Successes, Challenges, and Pitfalls Migrating a SAAS Business to Hadoop
Speaker: Shaun Klopfenstein from Marketo
As our world becomes increasingly connected, the number of activities that marketers want to track has exploded. Marketo’s platform currently collects and processes billions of activities each day, and this number will continue to increase in coming years. To address this need, we successfully migrated from a traditional lamp stack to Hadoop while maintaining constant uptime and with little to no impact to customer workflows. This has been a major initiative for Marketo, and with it has come many challenges.
In this talk we will cover some of the difficulties we faced and the solutions we developed: business requirements, lowering COGs while scaling up, encryption, authorization, and authentication; near real-time activity processing, high-level architecture, our version of multi-tenancy and why, brownout protection, fairness, management challenges and solutions, coordination, deployment and job management, migrating customer data with zero downtime, managing application and infrastructure upgrades with zero downtime, future work, back pressure with Spark streaming, dynamically managing Kafka resources in a multi-tenant environment, and upscaling and downscaling multi-tenant Spark Streaming jobs
Self-Service Analytics on Hadoop: Lessons Learned
Speaker: Andrew Leamon from Comcast
With complexities in hardware, cloud, Hadoop distributions, installations, configurations, tuning, data ingestion, and curation, many organizations are finding it difficult to deliver on the promise of Big Data. A key reason is that until now, big data has been driven by complex technology and limited to IT specialists and data scientists. In this session, I will share an example of how we overcame these challenges for our IP Telephony team by building processes, tools, and resources to empower our analysts with self-service analytics to operationalize their data. Big data is not just about the technology. Developing internal processes and enabling the analysts are equally as important.
I have led our team at Comcast to architect a solution that embodies all three components in our big data strategy and execution plan.
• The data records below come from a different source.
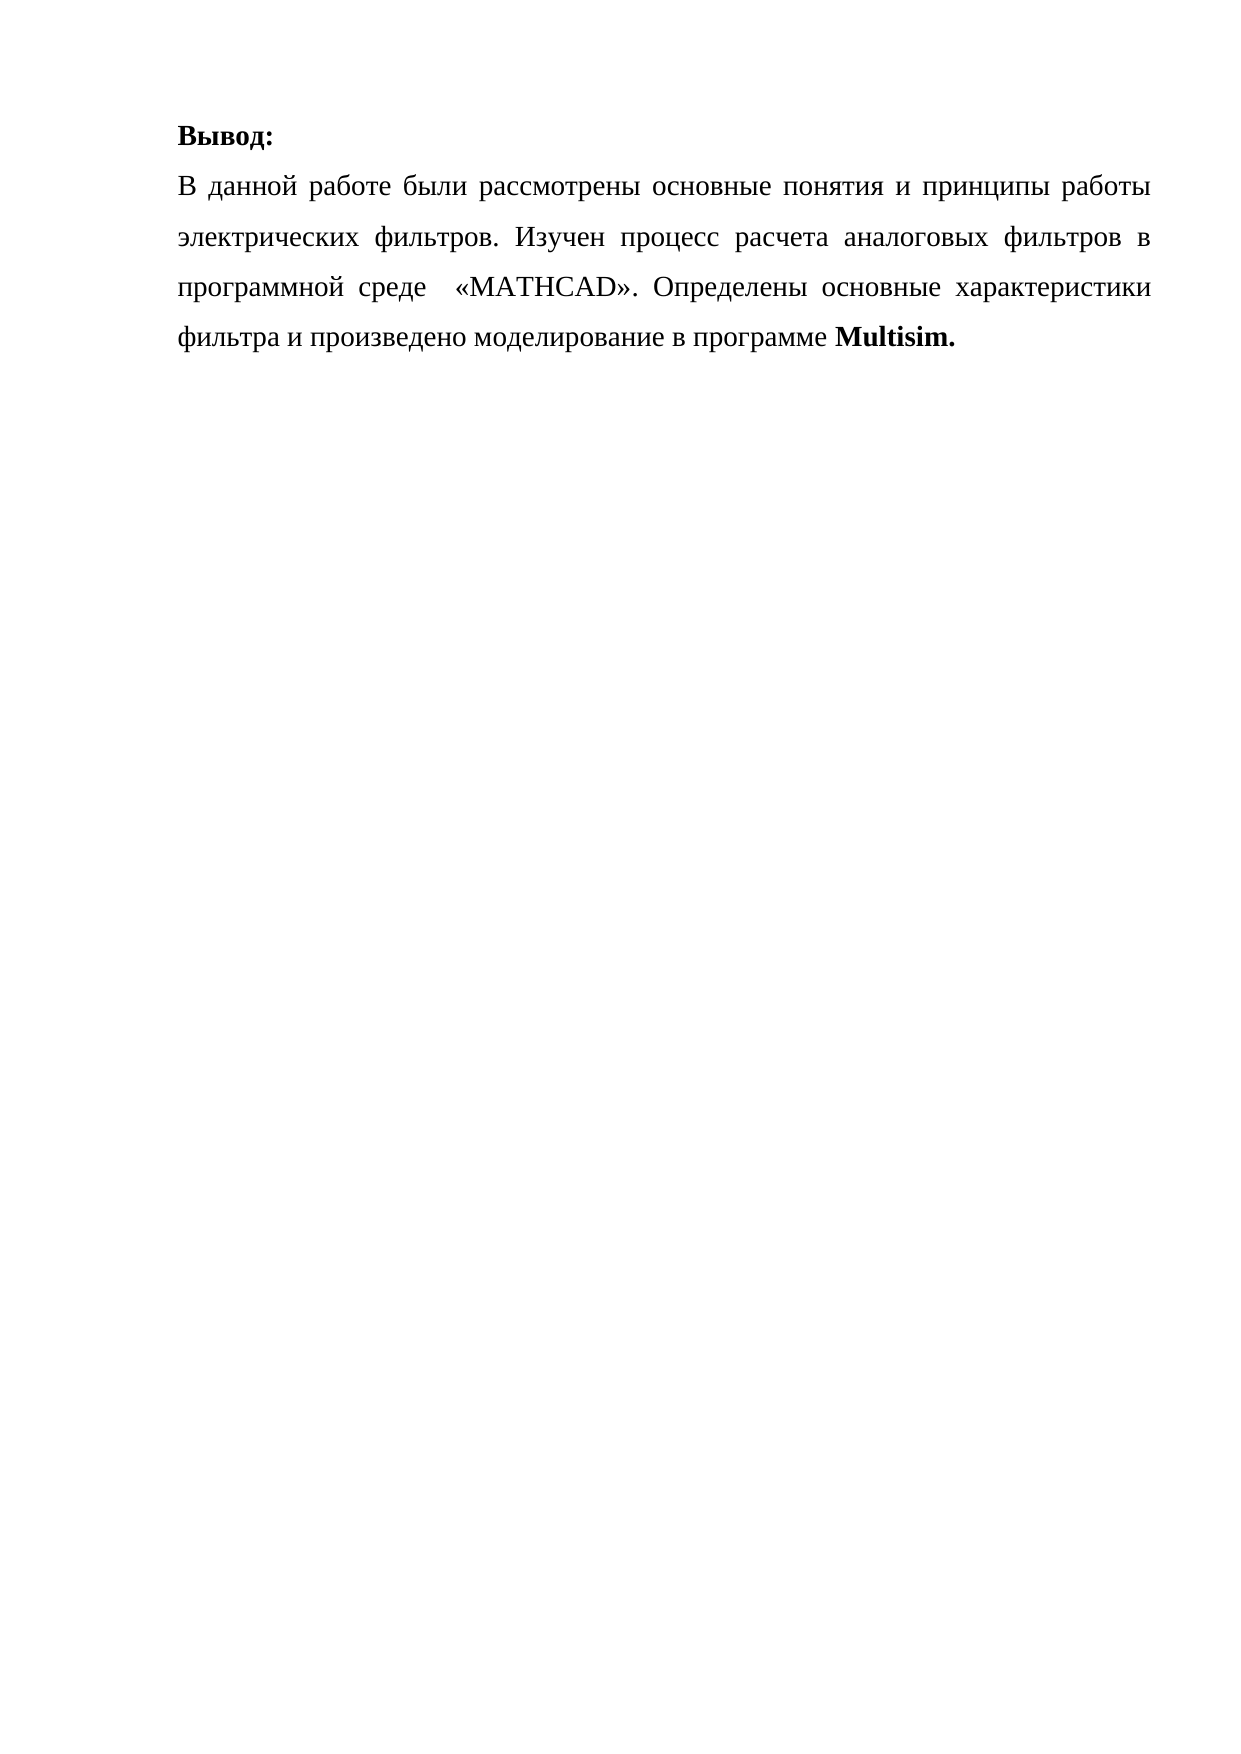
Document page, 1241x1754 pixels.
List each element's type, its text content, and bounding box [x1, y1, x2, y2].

text Вывод: [177, 118, 1152, 152]
text В данной работе были рассмотрены основные понятия и принципы работы электрических фильтров. Изучен процесс расчета аналоговых фильтров в программной среде «MATHCAD». Определены основные характеристики фильтра и произведено моделирование в программе Multisim. [177, 168, 1152, 353]
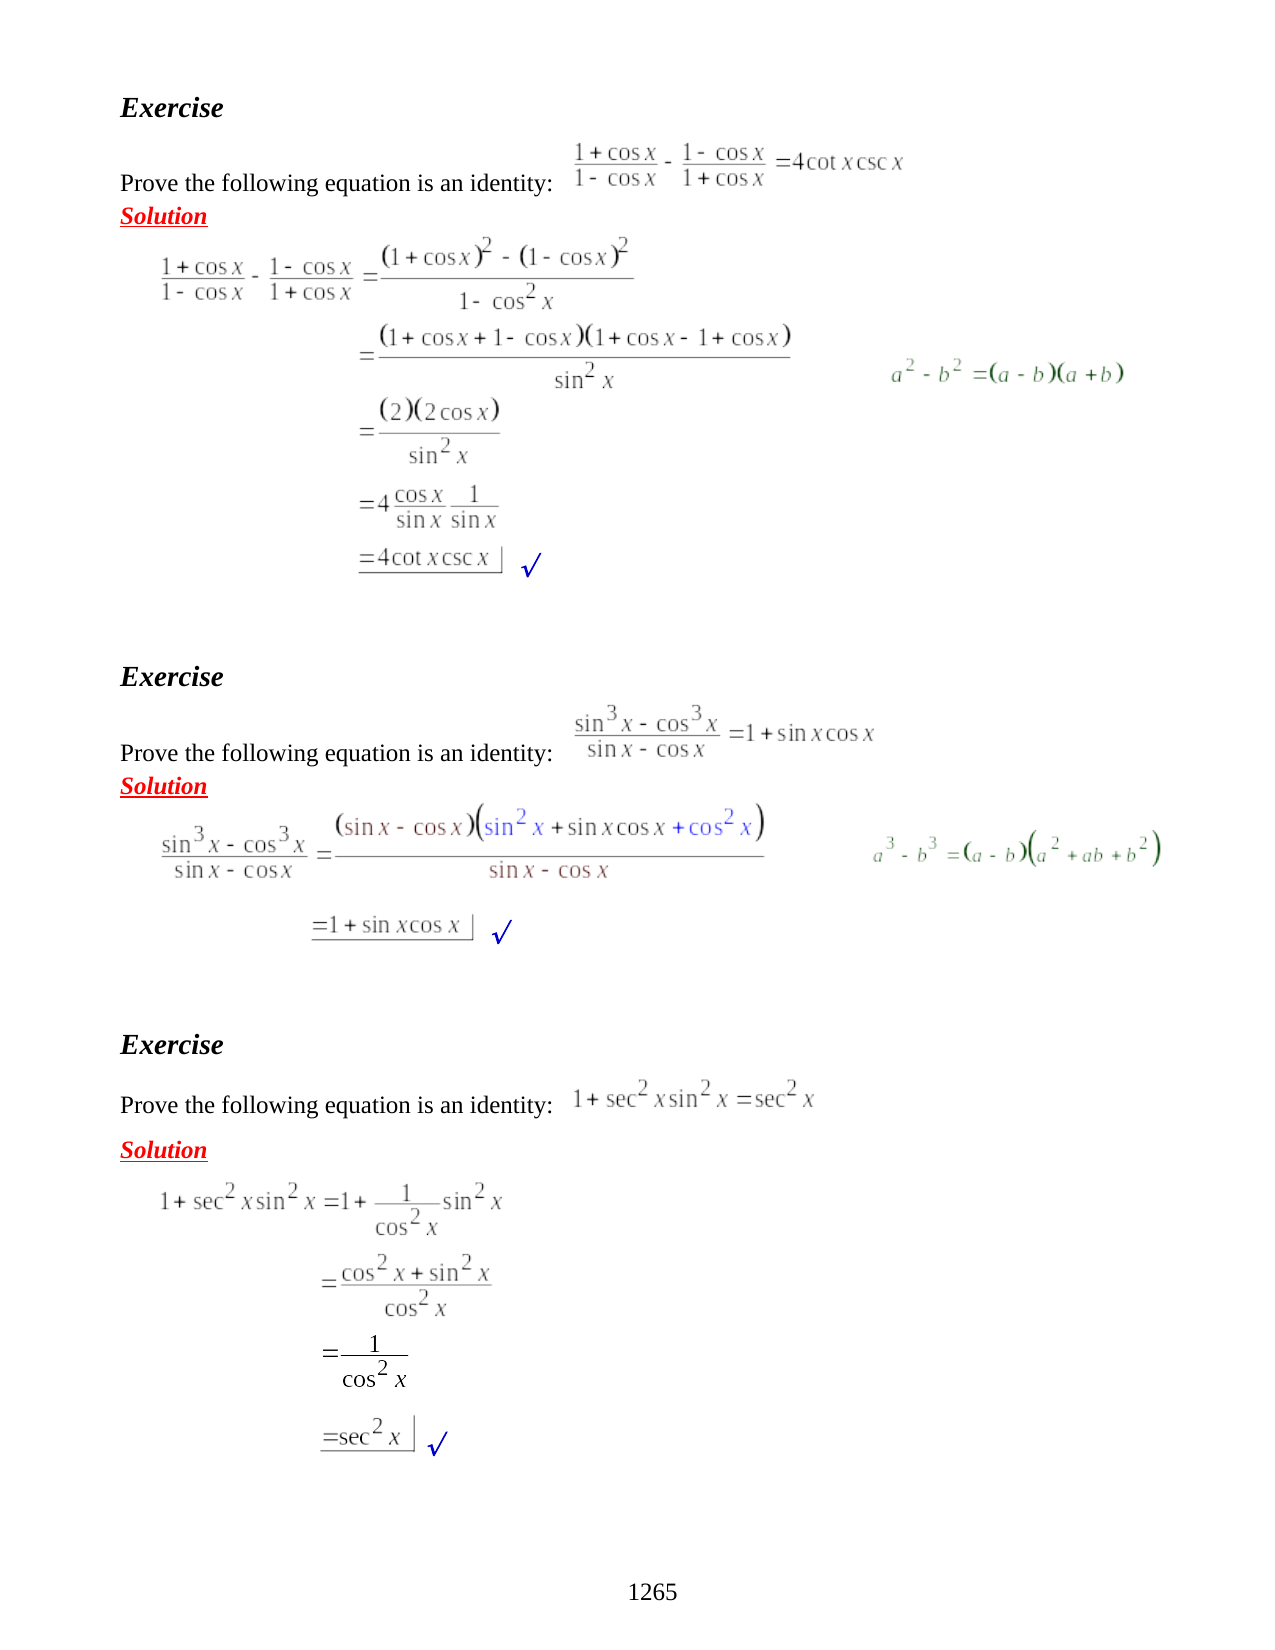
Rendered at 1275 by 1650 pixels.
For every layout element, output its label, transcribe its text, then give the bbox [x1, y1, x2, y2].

text Solution [120, 771, 1185, 800]
text Exercise [120, 90, 1185, 123]
text Prove the following equation is an identity: [120, 136, 1185, 196]
text Prove the following equation is an identity: [120, 1073, 1185, 1119]
text Exercise [120, 1027, 1185, 1061]
text Prove the following equation is an identity: [120, 698, 1185, 767]
text Solution [120, 201, 1185, 229]
text Exercise [120, 659, 1185, 693]
text Solution [120, 1136, 1185, 1164]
I will share the lessons learned as we considered different types of technology architecture and deployment, centralized or federated analyst resource model, and various internal processes to achieve greater analysis efficiencies. Finally, I will show how our IP Telephony analysts used our Self-Service solution every day to solve challenging problems and improved business results in the areas of network fraud detection, capacity planning, peering, and FCC compliance.